Regulation of gastric emptying rate and its role in nutrient-induced GLP-1 secretion in rats after vertical sleeve gastrectomy.
Am J Physiol Endocrinol Metab · 2014
Last updated 2026-05-28In rats, two weight-loss surgeries—vertical sleeve gastrectomy (VSG) and Roux-en-Y gastric bypass (RYGB)—caused the stomach to empty completely within 5 minutes after eating, compared to only 6.1% emptying in rats without surgery. Rats with VSG also had higher stomach pressure and did not slow stomach emptying as food calories increased. When nutrients were directly delivered to the small intestine, VSG rats released significantly more GLP-1—a hormone that helps control blood sugar—than rats without surgery.

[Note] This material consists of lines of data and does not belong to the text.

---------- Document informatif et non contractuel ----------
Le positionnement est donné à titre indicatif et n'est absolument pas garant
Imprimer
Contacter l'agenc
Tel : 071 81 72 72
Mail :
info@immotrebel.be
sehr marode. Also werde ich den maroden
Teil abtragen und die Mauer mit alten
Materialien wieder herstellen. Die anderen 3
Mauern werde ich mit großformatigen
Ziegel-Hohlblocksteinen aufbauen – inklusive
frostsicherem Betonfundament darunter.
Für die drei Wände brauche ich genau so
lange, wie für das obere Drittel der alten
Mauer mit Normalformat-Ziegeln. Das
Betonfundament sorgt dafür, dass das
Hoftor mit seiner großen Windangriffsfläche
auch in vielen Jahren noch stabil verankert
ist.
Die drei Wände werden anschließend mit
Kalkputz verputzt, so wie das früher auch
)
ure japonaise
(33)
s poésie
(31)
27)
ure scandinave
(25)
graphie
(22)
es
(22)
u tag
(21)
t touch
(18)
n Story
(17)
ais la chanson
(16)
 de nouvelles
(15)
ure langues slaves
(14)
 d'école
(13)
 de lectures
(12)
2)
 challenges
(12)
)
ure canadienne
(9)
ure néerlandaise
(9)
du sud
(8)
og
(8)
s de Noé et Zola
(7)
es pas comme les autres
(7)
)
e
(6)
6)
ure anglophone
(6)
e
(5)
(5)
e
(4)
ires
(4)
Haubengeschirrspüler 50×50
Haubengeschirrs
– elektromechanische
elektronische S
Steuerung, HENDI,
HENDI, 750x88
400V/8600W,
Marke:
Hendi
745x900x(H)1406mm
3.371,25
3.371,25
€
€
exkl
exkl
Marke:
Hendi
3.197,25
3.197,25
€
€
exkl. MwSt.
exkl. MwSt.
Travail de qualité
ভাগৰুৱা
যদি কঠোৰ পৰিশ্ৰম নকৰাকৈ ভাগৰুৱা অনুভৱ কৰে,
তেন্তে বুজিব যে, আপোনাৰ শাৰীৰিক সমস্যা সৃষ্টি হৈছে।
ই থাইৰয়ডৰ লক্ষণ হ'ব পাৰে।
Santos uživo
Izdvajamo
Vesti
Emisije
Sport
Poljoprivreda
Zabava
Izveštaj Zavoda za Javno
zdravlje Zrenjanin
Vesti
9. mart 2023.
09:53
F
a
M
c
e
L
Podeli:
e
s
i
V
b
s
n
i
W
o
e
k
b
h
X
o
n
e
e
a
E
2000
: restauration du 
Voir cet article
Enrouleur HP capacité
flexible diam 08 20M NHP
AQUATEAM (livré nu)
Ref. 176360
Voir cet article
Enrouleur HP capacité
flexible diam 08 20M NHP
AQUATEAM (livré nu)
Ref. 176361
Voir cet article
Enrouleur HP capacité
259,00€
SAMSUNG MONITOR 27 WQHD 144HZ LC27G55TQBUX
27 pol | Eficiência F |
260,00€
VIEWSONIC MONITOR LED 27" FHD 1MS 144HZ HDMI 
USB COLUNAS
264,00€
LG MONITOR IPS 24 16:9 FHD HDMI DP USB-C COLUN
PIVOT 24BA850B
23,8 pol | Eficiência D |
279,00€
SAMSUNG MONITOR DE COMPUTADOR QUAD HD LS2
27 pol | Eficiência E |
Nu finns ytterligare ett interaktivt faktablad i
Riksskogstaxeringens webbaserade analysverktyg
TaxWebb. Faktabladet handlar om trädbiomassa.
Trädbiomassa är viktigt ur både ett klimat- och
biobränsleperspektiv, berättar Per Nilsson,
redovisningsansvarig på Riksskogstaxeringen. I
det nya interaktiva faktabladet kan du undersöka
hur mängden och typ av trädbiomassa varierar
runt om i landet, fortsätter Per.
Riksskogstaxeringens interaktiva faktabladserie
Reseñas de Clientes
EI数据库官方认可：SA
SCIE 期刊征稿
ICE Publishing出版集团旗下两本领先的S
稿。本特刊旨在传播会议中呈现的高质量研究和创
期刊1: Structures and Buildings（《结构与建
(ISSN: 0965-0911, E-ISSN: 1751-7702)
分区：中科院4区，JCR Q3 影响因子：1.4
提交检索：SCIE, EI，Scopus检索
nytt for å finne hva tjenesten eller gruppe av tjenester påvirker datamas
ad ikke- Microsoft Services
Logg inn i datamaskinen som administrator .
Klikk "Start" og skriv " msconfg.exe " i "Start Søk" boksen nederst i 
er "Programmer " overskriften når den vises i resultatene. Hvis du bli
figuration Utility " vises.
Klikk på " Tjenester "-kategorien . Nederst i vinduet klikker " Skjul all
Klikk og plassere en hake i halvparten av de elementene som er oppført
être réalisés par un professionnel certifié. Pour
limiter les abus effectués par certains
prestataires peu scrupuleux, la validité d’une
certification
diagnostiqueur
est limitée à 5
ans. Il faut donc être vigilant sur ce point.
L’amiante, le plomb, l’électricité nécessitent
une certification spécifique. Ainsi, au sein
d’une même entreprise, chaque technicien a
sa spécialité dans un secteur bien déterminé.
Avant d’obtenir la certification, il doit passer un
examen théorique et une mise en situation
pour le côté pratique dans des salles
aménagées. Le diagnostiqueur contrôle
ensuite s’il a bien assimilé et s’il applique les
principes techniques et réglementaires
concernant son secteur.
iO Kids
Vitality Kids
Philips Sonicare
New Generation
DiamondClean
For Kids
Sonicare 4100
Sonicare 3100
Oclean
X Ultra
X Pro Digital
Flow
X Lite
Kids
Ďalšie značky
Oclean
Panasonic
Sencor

AI summary of the abstract below.
| Journal | Am J Physiol Endocrinol Metab, 2014 |
|---|---|
| Citations | 134 |
| Relative citation ratio | 4.77 |
| NIH percentile | 92 |
| Molecules | — |
| Conditions studied | Obesity, Gastroparesis |
Abstract
Roux-en-Y gastric bypass (RYGB) and vertical sleeve gastrectomy (VSG) are effective weight loss surgeries that also improve glucose metabolism. Rapid, early rises of circulating insulin and glucagon-like peptide-1 (GLP-1) concentrations following food ingestion are characteristic of these procedures. The purpose of the current study was to test the hypothesis that postprandial hormone release is due to increased nutrient emptying from the stomach. Radioscintigraphy and chemical and radiolabeled tracers were used to examine gastric emptying in rat models of VSG and RYGB surgery. Intraduodenal nutrient infusions were used to assess intestinal GLP-1 secretion and nutrient sensitivity in VSG rats compared with shams. Five minutes after a nutrient gavage, the stomachs of RYGB and VSG rats were completely emptied, whereas only 6.1% of the nutrient mixture had emptied from sham animals. Gastric pressure was increased in VSG animals, and rats with this procedure did not inhibit gastric emptying normally in response to increasing caloric loads of dextrose or corn oil, and they did not respond to neural or endocrine effectors of gastric motility. Finally, direct infusion of liquid nutrients into the duodenum caused significantly greater GLP-1 release in VSG compared with shams, indicating that increases in GLP-1 secretion after VSG are the result of both greater gastric emptying rates and altered responses at the level of the intestine. These findings demonstrate greatly accelerated gastric emptying in rat models of RYGB and VSG. In VSG this is likely due to increased gastric pressure and reduced responses to inhibitory feedback from the intestine.